» WHAT THE EXERCISE ASKS
From the first line onward, reproduce the records exactly; the final line to include is the one holding "Appending <code>-g</code> will".

» Stored records
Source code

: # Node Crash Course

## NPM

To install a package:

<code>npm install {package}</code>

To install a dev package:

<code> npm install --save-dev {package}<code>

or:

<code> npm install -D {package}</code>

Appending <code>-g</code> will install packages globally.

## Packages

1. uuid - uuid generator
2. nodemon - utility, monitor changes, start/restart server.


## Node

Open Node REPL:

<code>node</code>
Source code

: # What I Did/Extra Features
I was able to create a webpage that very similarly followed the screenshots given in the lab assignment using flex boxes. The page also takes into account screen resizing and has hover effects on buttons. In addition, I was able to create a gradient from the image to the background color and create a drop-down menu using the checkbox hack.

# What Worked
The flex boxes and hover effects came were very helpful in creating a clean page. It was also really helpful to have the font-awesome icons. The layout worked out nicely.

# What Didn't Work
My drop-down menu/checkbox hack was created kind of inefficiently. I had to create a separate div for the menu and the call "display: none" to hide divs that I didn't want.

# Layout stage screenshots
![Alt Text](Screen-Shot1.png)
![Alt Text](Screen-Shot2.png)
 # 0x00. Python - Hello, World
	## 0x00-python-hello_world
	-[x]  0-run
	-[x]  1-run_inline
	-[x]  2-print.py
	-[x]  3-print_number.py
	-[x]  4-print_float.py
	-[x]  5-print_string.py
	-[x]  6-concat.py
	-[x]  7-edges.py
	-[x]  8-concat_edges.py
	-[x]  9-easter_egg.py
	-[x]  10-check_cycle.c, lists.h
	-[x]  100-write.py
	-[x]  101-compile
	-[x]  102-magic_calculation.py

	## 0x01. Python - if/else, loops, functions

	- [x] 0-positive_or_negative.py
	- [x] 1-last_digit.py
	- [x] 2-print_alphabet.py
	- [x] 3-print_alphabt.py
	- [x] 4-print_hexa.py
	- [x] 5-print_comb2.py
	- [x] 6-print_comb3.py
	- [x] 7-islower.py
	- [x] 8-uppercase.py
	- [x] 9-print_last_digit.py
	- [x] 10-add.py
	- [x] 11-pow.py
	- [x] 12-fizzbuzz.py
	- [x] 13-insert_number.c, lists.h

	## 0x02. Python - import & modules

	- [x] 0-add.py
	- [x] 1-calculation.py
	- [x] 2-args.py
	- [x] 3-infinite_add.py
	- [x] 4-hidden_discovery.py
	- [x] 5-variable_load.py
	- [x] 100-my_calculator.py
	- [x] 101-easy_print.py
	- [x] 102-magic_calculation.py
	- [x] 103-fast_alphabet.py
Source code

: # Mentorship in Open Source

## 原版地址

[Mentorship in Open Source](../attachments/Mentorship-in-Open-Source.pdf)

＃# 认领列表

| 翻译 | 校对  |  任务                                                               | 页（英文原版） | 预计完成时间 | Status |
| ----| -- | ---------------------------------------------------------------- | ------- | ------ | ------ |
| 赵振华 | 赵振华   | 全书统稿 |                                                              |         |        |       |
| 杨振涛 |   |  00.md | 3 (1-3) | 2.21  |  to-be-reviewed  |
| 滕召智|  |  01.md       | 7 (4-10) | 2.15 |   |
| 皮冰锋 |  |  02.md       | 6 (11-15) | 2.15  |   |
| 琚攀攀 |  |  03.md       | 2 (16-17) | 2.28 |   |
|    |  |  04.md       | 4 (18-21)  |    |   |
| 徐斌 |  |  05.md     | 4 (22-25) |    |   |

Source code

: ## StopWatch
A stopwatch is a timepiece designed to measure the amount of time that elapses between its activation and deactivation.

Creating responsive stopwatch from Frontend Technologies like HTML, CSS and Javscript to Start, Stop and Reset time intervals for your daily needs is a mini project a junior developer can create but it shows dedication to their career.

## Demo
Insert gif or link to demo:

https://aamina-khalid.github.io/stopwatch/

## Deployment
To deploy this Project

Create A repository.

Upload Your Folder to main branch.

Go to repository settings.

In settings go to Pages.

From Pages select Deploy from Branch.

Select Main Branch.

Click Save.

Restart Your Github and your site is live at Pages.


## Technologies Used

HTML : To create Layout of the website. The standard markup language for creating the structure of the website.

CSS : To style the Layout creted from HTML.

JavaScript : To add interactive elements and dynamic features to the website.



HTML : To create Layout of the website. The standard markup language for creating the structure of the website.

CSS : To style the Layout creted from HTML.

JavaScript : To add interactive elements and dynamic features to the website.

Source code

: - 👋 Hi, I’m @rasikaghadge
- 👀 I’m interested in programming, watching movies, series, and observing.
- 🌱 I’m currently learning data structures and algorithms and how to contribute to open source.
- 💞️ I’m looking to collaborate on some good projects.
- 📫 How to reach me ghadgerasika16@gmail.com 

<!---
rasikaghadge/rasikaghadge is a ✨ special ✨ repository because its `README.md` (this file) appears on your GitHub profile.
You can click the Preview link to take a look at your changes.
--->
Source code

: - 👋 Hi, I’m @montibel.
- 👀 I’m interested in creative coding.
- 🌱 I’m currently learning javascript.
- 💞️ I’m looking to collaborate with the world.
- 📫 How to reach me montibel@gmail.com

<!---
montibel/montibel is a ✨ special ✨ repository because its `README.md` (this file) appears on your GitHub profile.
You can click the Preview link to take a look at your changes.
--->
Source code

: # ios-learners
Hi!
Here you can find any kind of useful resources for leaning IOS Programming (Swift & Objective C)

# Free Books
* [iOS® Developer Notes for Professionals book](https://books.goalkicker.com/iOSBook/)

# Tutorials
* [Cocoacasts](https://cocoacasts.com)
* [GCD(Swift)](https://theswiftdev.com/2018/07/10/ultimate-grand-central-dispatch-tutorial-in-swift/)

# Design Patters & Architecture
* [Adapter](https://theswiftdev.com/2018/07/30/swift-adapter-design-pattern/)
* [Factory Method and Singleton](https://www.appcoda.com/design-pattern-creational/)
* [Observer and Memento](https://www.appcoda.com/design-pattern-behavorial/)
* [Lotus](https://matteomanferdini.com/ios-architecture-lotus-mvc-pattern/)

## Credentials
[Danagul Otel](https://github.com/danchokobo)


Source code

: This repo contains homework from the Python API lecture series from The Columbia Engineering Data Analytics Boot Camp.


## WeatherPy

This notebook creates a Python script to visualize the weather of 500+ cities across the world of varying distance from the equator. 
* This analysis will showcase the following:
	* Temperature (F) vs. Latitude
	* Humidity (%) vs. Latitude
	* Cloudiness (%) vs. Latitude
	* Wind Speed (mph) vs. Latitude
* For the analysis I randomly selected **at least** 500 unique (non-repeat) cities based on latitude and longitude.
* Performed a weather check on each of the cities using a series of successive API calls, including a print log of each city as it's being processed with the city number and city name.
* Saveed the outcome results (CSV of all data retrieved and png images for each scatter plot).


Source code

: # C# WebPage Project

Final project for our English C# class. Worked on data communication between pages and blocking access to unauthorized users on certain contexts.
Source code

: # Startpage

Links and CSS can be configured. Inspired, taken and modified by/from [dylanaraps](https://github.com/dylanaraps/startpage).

» EXERCISE OUTPUT
Source code

: # Node Crash Course

## NPM

To install a package:

<code>npm install {package}</code>

To install a dev package:

<code> npm install --save-dev {package}<code>

or:

<code> npm install -D {package}</code>

Appending <code>-g</code> will install packages globally.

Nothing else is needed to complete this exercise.